When you reach the line containing "Course: Policy Analysis" in the records below, start copying exactly, and stop once you have copied the line containing "Nuwave 2 PRECISION".

--------------------------------

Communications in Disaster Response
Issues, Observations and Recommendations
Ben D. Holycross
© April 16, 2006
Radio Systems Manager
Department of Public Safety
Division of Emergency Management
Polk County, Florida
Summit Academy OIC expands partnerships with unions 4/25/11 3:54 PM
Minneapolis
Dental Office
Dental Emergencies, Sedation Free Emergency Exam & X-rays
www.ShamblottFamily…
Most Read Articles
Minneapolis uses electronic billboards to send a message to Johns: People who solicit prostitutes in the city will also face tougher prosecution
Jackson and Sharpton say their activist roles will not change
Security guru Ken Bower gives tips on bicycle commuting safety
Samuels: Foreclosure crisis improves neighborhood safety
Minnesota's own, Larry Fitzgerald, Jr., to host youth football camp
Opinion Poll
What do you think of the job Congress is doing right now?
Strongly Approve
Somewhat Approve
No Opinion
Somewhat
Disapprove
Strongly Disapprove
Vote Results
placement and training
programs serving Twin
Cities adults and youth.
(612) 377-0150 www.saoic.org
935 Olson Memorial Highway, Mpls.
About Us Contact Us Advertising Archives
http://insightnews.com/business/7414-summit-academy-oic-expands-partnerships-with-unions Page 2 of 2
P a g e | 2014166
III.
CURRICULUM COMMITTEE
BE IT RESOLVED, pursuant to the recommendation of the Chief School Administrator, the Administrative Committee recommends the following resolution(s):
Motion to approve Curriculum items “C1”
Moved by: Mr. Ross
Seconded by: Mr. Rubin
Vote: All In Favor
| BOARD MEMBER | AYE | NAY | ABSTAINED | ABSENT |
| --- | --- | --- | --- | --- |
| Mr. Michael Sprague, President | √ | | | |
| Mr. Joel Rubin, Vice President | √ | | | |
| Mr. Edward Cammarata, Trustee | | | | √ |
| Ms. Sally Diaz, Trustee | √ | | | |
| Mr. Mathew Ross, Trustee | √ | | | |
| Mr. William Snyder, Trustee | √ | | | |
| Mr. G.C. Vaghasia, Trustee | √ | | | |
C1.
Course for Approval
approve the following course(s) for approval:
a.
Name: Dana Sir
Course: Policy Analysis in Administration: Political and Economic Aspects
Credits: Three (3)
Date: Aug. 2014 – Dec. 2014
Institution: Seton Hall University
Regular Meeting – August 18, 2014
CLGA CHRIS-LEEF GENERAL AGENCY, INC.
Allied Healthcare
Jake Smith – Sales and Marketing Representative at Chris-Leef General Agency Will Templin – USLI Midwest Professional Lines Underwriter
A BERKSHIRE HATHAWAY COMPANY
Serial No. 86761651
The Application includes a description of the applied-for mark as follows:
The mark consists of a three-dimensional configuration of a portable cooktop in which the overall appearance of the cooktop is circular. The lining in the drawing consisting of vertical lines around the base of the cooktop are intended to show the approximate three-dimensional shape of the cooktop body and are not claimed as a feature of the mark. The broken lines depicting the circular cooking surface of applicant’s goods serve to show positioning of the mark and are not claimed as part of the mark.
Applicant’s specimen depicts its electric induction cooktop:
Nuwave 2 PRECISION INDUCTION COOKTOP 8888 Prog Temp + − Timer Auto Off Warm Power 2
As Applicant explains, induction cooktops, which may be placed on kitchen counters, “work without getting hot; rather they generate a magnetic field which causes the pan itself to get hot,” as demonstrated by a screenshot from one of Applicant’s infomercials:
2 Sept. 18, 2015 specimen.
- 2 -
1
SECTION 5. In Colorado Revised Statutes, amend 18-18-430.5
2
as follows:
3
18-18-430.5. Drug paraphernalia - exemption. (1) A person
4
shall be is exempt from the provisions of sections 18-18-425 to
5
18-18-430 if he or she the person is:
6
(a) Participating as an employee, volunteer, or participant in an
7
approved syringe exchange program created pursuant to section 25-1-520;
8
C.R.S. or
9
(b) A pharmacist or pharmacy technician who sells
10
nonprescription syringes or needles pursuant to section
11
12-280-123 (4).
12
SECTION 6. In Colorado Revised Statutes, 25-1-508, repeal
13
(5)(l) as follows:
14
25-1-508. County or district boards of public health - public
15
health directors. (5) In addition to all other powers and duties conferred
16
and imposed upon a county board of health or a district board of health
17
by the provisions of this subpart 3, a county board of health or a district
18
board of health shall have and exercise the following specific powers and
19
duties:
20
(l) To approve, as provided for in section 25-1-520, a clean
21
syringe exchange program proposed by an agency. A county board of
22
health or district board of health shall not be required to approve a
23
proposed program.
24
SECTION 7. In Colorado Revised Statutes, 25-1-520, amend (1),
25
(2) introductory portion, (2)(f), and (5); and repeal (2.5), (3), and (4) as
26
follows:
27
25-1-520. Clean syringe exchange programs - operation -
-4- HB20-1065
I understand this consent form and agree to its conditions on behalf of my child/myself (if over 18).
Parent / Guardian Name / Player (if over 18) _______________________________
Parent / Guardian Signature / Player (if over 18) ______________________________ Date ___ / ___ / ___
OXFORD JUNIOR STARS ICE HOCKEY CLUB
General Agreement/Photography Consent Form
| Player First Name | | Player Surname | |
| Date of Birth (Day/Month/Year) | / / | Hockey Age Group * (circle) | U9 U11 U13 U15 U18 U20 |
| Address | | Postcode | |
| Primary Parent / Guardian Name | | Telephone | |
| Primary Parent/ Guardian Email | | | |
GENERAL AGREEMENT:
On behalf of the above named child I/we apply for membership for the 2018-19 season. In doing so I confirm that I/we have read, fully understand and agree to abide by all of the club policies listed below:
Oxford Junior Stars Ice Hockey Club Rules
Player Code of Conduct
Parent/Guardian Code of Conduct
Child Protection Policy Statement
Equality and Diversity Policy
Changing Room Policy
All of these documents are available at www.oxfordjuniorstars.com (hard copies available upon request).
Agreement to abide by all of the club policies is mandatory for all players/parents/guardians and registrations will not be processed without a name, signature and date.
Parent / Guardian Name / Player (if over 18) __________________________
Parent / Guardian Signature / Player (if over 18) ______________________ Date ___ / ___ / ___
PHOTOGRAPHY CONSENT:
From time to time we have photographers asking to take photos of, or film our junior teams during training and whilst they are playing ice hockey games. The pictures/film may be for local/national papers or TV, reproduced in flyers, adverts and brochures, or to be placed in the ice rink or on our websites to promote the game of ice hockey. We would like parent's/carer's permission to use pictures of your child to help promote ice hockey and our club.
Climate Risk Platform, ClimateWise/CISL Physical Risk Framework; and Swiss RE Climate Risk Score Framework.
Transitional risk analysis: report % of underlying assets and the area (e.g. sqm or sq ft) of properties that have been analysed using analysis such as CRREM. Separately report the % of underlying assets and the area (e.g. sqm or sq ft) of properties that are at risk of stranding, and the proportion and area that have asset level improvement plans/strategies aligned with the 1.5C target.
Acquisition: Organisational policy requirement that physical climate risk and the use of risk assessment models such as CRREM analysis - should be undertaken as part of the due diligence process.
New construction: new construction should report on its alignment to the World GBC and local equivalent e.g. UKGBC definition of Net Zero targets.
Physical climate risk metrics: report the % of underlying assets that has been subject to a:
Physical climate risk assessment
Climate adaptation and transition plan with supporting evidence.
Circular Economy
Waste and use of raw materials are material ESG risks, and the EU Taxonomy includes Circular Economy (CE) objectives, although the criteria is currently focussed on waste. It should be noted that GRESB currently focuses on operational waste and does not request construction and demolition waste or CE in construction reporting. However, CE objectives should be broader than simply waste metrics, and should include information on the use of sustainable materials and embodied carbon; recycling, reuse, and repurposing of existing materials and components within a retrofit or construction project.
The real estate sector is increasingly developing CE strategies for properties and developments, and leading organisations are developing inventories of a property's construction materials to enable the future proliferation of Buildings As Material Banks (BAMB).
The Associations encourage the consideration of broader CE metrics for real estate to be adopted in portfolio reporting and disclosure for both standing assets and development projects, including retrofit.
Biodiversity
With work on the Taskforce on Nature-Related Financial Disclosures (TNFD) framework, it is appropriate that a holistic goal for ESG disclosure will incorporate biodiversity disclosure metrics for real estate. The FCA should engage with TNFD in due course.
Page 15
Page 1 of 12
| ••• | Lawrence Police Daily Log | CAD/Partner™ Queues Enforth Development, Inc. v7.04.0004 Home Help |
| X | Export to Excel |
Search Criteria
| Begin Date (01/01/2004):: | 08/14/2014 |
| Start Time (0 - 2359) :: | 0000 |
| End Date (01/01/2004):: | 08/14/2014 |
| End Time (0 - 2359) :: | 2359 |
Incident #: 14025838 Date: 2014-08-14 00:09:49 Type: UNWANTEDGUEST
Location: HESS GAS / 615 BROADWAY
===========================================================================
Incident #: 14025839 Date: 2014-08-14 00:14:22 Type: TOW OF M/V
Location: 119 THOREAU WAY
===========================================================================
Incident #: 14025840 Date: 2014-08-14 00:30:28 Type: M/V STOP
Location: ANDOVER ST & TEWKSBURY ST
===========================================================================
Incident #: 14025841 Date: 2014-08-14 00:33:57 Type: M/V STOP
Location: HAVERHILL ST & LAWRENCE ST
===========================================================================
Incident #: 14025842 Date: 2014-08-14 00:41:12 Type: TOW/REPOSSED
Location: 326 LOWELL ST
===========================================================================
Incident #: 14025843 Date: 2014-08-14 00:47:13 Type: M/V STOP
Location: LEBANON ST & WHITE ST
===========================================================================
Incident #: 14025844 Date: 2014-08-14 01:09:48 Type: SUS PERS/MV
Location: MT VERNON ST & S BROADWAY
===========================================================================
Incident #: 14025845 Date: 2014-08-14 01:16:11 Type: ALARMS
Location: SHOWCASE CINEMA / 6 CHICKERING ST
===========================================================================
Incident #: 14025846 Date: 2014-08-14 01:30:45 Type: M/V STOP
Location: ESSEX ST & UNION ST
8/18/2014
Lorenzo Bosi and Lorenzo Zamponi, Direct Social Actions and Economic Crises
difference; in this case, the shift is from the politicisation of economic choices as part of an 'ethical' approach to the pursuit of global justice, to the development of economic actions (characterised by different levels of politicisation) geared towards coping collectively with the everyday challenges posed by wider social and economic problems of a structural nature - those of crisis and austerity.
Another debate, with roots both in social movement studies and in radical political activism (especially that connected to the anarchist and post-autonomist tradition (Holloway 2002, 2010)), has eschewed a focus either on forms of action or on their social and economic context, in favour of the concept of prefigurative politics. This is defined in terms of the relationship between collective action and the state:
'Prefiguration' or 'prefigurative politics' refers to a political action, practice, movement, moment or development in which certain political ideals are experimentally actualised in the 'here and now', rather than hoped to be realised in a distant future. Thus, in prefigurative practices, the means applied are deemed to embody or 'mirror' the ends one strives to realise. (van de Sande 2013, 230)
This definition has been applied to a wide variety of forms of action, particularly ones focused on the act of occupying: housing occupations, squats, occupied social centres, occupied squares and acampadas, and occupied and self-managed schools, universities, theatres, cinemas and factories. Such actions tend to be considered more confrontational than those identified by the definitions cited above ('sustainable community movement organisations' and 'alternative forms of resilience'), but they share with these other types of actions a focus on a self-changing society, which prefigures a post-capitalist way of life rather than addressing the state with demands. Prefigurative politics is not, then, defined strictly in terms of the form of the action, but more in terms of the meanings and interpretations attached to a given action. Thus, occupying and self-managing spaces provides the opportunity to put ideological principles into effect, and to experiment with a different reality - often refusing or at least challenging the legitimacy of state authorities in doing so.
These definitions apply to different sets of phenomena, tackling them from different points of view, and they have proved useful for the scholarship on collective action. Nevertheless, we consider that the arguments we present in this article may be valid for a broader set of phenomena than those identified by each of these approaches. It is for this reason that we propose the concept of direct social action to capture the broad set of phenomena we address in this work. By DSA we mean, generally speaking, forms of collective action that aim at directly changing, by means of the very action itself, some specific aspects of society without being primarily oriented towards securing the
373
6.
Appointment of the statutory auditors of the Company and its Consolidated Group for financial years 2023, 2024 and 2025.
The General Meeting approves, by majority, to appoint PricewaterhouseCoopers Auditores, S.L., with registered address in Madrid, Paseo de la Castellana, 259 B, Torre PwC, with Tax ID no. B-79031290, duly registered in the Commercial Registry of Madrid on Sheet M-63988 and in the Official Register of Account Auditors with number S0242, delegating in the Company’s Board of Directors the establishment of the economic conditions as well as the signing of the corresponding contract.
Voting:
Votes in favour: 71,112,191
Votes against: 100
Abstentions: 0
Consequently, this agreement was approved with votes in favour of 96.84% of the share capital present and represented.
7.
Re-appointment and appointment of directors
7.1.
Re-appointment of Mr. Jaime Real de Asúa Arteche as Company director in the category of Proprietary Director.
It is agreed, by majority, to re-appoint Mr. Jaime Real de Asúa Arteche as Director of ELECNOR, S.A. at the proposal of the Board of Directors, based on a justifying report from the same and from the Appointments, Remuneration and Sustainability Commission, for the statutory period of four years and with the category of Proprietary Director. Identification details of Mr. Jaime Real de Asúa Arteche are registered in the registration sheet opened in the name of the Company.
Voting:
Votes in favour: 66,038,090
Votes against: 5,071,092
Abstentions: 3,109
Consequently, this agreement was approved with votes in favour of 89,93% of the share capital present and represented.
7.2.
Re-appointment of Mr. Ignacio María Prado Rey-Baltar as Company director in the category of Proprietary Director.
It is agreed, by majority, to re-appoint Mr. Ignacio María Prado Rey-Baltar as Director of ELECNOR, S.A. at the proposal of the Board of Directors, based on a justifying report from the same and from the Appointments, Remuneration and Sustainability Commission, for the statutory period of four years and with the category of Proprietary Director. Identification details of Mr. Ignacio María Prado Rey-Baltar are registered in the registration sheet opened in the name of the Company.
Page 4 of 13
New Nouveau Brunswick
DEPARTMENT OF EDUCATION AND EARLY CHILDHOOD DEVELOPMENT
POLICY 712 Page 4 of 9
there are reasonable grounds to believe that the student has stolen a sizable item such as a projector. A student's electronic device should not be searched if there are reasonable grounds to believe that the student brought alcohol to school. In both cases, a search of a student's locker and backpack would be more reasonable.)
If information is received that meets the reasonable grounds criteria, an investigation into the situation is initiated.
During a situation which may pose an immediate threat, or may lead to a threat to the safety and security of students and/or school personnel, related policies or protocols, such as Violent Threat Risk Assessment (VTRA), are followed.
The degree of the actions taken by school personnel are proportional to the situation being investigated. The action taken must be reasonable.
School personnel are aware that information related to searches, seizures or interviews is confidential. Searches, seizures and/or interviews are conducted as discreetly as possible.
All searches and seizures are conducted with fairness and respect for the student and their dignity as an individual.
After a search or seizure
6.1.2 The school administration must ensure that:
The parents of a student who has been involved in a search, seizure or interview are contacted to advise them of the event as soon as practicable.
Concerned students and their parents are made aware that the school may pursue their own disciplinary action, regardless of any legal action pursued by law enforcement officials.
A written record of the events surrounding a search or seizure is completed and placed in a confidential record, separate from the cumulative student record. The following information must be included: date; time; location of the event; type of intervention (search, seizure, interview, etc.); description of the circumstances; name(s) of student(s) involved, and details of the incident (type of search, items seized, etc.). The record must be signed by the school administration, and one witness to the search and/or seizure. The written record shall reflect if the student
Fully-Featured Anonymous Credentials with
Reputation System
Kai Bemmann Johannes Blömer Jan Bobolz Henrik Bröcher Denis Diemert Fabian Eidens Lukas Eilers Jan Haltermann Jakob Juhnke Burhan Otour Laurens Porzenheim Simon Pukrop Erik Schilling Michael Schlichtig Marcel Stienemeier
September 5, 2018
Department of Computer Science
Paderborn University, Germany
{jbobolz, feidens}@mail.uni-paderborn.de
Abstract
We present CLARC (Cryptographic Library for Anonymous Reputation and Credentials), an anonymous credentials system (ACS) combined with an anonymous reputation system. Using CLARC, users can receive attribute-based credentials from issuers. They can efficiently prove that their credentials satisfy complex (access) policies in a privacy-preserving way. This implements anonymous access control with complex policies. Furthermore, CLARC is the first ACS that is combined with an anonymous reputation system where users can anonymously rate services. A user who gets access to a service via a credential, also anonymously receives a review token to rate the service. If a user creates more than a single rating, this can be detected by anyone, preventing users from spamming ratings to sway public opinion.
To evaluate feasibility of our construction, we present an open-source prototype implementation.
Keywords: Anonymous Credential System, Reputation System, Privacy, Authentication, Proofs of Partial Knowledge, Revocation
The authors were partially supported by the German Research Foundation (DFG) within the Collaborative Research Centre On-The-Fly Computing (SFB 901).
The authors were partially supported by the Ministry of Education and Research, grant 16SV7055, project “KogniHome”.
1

--------------------------------

## Task solution:
Course: Policy Analysis in Administration: Political and Economic Aspects
Credits: Three (3)
Date: Aug. 2014 – Dec. 2014
Institution: Seton Hall University
Regular Meeting – August 18, 2014
CLGA CHRIS-LEEF GENERAL AGENCY, INC.
Allied Healthcare
Jake Smith – Sales and Marketing Representative at Chris-Leef General Agency Will Templin – USLI Midwest Professional Lines Underwriter
A BERKSHIRE HATHAWAY COMPANY
Serial No. 86761651
The Application includes a description of the applied-for mark as follows:
The mark consists of a three-dimensional configuration of a portable cooktop in which the overall appearance of the cooktop is circular. The lining in the drawing consisting of vertical lines around the base of the cooktop are intended to show the approximate three-dimensional shape of the cooktop body and are not claimed as a feature of the mark. The broken lines depicting the circular cooking surface of applicant’s goods serve to show positioning of the mark and are not claimed as part of the mark.
Applicant’s specimen depicts its electric induction cooktop:
Nuwave 2 PRECISION INDUCTION COOKTOP 8888 Prog Temp + − Timer Auto Off Warm Power 2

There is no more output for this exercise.